No que concerne ao setor segurador, um grupo de seguradoras e resseguradoras líderes mundiais, que representam mais de 11% dos prémios emitidos à escala global, anunciaram na COP26 a formação da “Net-Zero Insurance Alliance”. O objetivo da sua formação prende-se com o compromisso, por parte das entidades fundadoras, em garantir uma transição de todas as emissões de gases de efeito de estufa, atribuíveis às suas carteiras de subscrição de seguros e resseguros, para uma neutralidade carbónica até 2050, de forma a que estes agentes contribuam, de forma efetiva, para o cumprimento da métrica de manter o aquecimento global abaixo dos 1,5ºC em relação ao período pré-industrial. Segundos os estudos científicos mais recentes, esta figura-se como o objetivo necessário para evitar a irreversibilidade dos efeitos do aquecimento global e das suas consequências no meio ambiente e na evolução das gerações futuras.
Atualmente vivem-se tempos únicos em que se verifica um esforço elevado para garantir a redução do impacto da sociedade nas alterações climáticas. No mesmo nível de importância, os reguladores, a nível mundial, aumentam cada vez mais o seu foco na necessidade de reporte e divulgação dos impactos dos riscos climáticos nas demonstrações financeiras das empresas.
"No caso particular das empresas de seguros, esta mudança de paradigma com vista à adoção de uma política de gestão sustentável é crucial uma vez que este é um dos setores que poderá ser mais afetado pelas consequências do aquecimento global na sua atividade.”

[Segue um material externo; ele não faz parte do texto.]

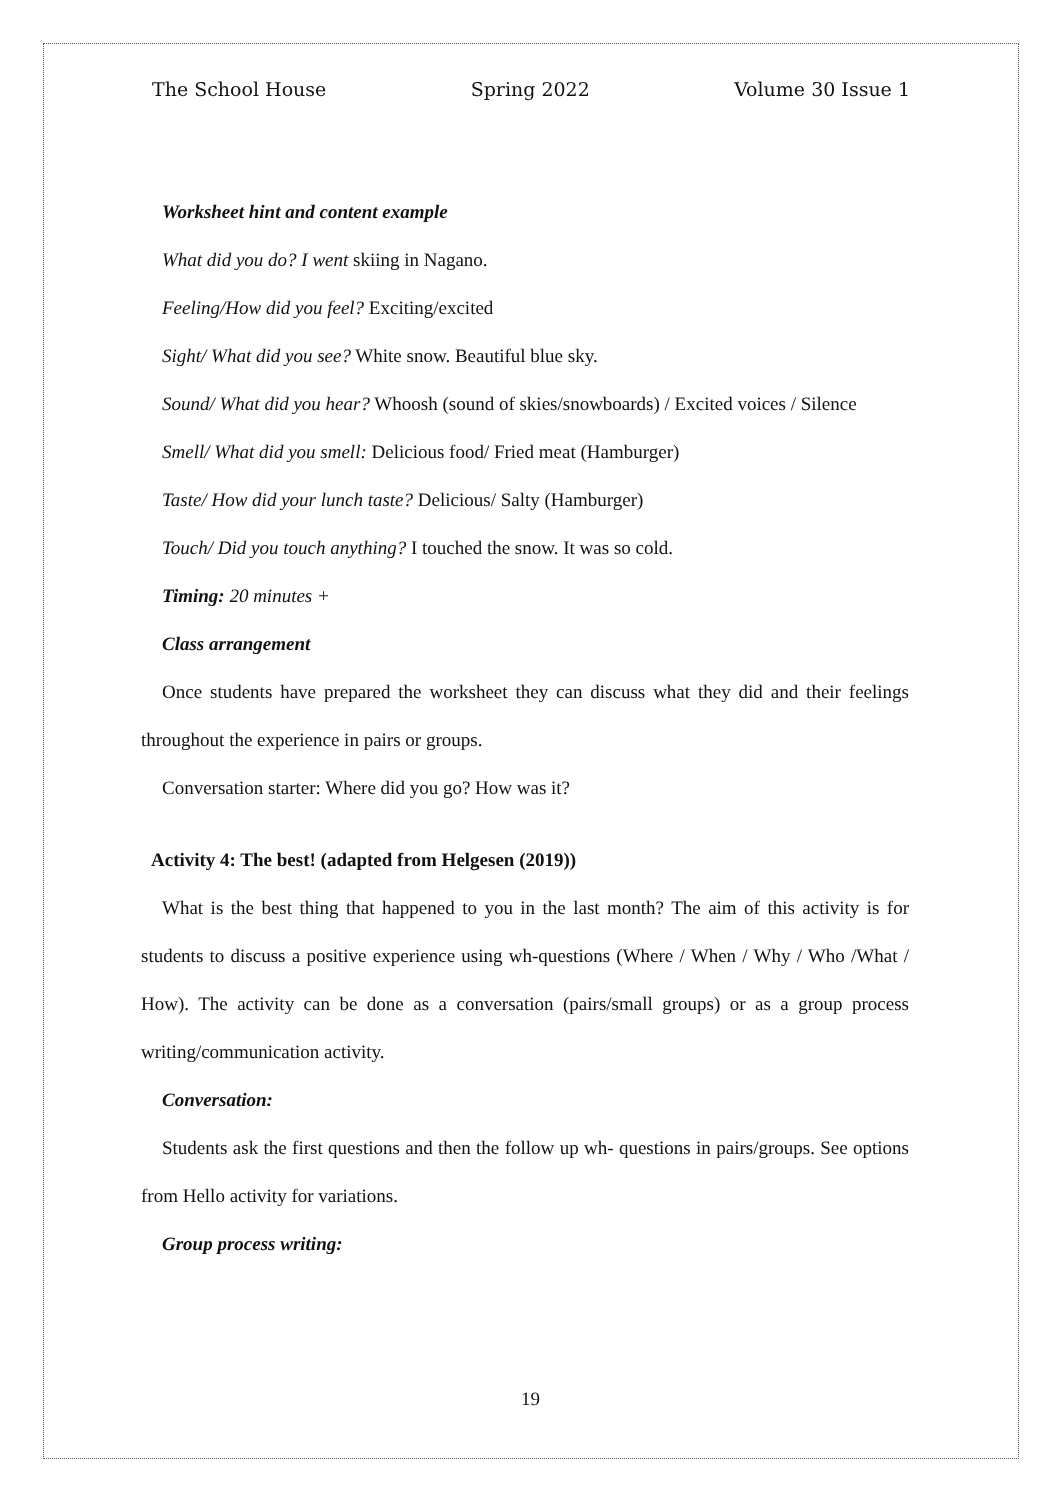The School House Spring 2022 Volume 30 Issue 1
Worksheet hint and content example
What did you do? I went skiing in Nagano.
Feeling/How did you feel? Exciting/excited
Sight/ What did you see? White snow. Beautiful blue sky.
Sound/ What did you hear? Whoosh (sound of skies/snowboards) / Excited voices / Silence
Smell/ What did you smell: Delicious food/ Fried meat (Hamburger)
Taste/ How did your lunch taste? Delicious/ Salty (Hamburger)
Touch/ Did you touch anything? I touched the snow. It was so cold.
Timing: 20 minutes +
Class arrangement
Once students have prepared the worksheet they can discuss what they did and their feelings throughout the experience in pairs or groups.
Conversation starter: Where did you go? How was it?
Activity 4: The best! (adapted from Helgesen (2019))
What is the best thing that happened to you in the last month? The aim of this activity is for students to discuss a positive experience using wh-questions (Where / When / Why / Who /What / How). The activity can be done as a conversation (pairs/small groups) or as a group process writing/communication activity.
Conversation:
Students ask the first questions and then the follow up wh- questions in pairs/groups. See options from Hello activity for variations.
Group process writing:
19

A pressão dos reguladores e dos utilizadores das informações financeiras, e a inexistência de um normativo contabilístico que regule as divulgações obrigatórias nesta matéria, levou a que a IFRS Foundation anunciasse, na COP26, a formação do International Sustainability Standards Board (ISSB). Este organismo está responsável pela emissão das bases normativas em matéria de sustentabilidade. A 31 de março de 2022 foi submetida uma primeira versão de dois novos normativos contabilísticos, relacionados com esta temática, os quais se encontram em consulta pública por um prazo de 120 dias. O objetivo definido pelo ISSB é garantir a emissão da versão final destes documentos até ao final do ano de 2022, sendo o cenário mais provável que a sua emissão final ocorra em 2023.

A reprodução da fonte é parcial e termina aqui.